Cannot limit CPU in OpenNebula

We are running OpenNebula 5.8 and getting an issue of CPU limiting. Our assign CPU limits cross by the VM as shown in the attached image. We already added CGGROUP but performance not improve. How can we solve the issue??

image

Hi Mosharaf,

Have you tried this fix (broken upgrade of libvirt that you need to revert back):

Broken cpuset.cpus cgroups in libvirt 4.5.0-23 (CentOS 7.7.1908)

It might solve your problem…

Hi all,

I dont think it is the case.
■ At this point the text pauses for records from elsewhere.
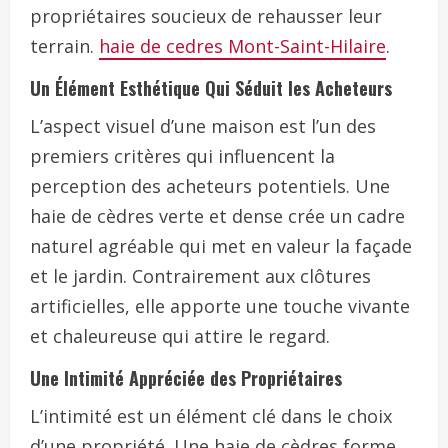
propriétaires soucieux de rehausser leur
terrain.
haie de cedres Mont-Saint-Hilaire
.
Un Élément Esthétique Qui Séduit les Acheteurs
L’aspect visuel d’une maison est l’un des
premiers critères qui influencent la
perception des acheteurs potentiels. Une
haie de cèdres verte et dense crée un cadre
naturel agréable qui met en valeur la façade
et le jardin. Contrairement aux clôtures
artificielles, elle apporte une touche vivante
et chaleureuse qui attire le regard.
Une Intimité Appréciée des Propriétaires
L’intimité est un élément clé dans le choix
d’une propriété. Une haie de cèdres forme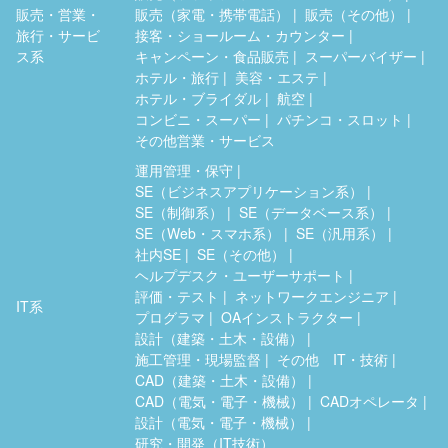
販売・営業・
販売（家電・携帯電話）
販売（その他）
旅行・サービ
接客・ショールーム・カウンター
ス系
キャンペーン・食品販売
スーパーバイザー
ホテル・旅行
美容・エステ
ホテル・ブライダル
航空
コンビニ・スーパー
パチンコ・スロット
その他営業・サービス
運用管理・保守
SE（ビジネスアプリケーション系）
SE（制御系）
SE（データベース系）
SE（Web・スマホ系）
SE（汎用系）
社内SE
SE（その他）
ヘルプデスク・ユーザーサポート
評価・テスト
ネットワークエンジニア
IT系
プログラマ
OAインストラクター
設計（建築・土木・設備）
施工管理・現場監督
その他 IT・技術
CAD（建築・土木・設備）
CAD（電気・電子・機械）
CADオペレータ
設計（電気・電子・機械）
研究・開発（IT技術）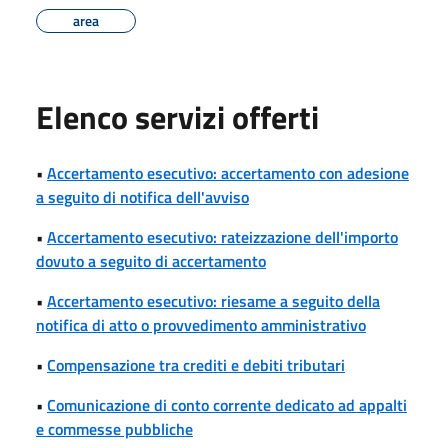
area
Elenco servizi offerti
•
Accertamento esecutivo: accertamento con adesione
a seguito di notifica dell'avviso
•
Accertamento esecutivo: rateizzazione dell'importo
dovuto a seguito di accertamento
•
Accertamento esecutivo: riesame a seguito della
notifica di atto o provvedimento amministrativo
•
Compensazione tra crediti e debiti tributari
•
Comunicazione di conto corrente dedicato ad appalti
e commesse pubbliche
The linked fix is for the case when libvirt fail to start the VMs at all.
IMHO this is different case.

@mosharaflink do you oversubscribe the CPUs? Could you check the CPU steal time in the VM? Run top in the VM and look the last column on %Cpu(s): line

Best Regards,
Anton Todorov

@atodorov_storpool do you imply that the CPU steel value, if positive, would make this CPU curve display above the configured limit ?
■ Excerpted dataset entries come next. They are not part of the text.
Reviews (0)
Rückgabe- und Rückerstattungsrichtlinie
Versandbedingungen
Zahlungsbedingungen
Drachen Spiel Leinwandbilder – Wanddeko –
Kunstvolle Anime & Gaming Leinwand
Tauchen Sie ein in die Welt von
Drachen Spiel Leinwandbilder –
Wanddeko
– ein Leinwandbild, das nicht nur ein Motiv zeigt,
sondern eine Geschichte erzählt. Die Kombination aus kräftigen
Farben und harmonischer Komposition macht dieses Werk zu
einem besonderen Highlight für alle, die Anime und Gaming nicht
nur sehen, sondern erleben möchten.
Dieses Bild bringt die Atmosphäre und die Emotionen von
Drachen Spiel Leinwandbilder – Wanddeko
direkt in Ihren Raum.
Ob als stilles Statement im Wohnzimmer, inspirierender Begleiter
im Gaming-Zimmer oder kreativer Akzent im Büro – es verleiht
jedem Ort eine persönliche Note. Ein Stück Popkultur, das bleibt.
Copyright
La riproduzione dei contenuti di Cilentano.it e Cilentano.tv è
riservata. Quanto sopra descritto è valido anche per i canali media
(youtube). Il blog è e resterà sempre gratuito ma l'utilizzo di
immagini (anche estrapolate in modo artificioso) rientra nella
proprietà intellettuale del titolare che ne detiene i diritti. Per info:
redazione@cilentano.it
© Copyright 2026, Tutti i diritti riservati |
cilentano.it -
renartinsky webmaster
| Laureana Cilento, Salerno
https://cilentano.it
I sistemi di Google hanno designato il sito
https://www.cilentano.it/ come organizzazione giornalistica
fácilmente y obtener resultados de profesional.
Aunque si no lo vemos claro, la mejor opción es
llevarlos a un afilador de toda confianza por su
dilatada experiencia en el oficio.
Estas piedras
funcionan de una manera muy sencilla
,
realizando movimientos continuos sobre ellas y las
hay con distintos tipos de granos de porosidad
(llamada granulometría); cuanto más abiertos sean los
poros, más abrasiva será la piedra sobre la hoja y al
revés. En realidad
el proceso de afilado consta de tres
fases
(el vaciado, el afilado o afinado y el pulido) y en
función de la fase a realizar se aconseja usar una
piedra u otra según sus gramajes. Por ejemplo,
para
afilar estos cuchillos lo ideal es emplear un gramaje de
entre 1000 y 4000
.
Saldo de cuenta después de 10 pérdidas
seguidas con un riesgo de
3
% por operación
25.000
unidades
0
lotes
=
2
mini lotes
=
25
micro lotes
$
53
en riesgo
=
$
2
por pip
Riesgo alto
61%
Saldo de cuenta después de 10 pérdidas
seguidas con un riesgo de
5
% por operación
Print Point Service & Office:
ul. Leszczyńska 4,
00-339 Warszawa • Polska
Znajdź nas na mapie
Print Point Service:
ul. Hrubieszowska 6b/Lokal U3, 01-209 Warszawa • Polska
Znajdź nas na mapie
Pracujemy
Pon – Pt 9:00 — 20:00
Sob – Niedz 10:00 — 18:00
Hmm. Taking a second thought this monitoring probe does not take in account the steal time. I’ve found vms with similar pattern in our cluster so i’ll take a closer look. At first glance it is the qemu-kvm process running in the host. But I’ll take a closer look tomorrow

BR,
Anton

It looks like this patch is related to your case.

could you apply the patch - on the frontend edit /var/lib/one/remotes/vmm/kvm/poll
edit the function from

    def self.number_of_processors
        %x{nproc}.to_i
    end

to

    def self.number_of_processors
        `grep -c processor /proc/cpuinfo`.to_i
    end

then sync the change to the hosts

su - oneadmin -c 'onehost sync --force'

Edit: I’ll try to understand the calculations and how are they affected when cpuset cgroup is used (we are using cgroups in all of our clusters)

I have applied the patch and lets see what the chages waiting to us. I will update soon.

This also happens for Windows VM. is there any way to get CPU steal time in windows vm?? please let me know.

I didn’t find any change after patch applied. Still facing the CPU cannot limit problem.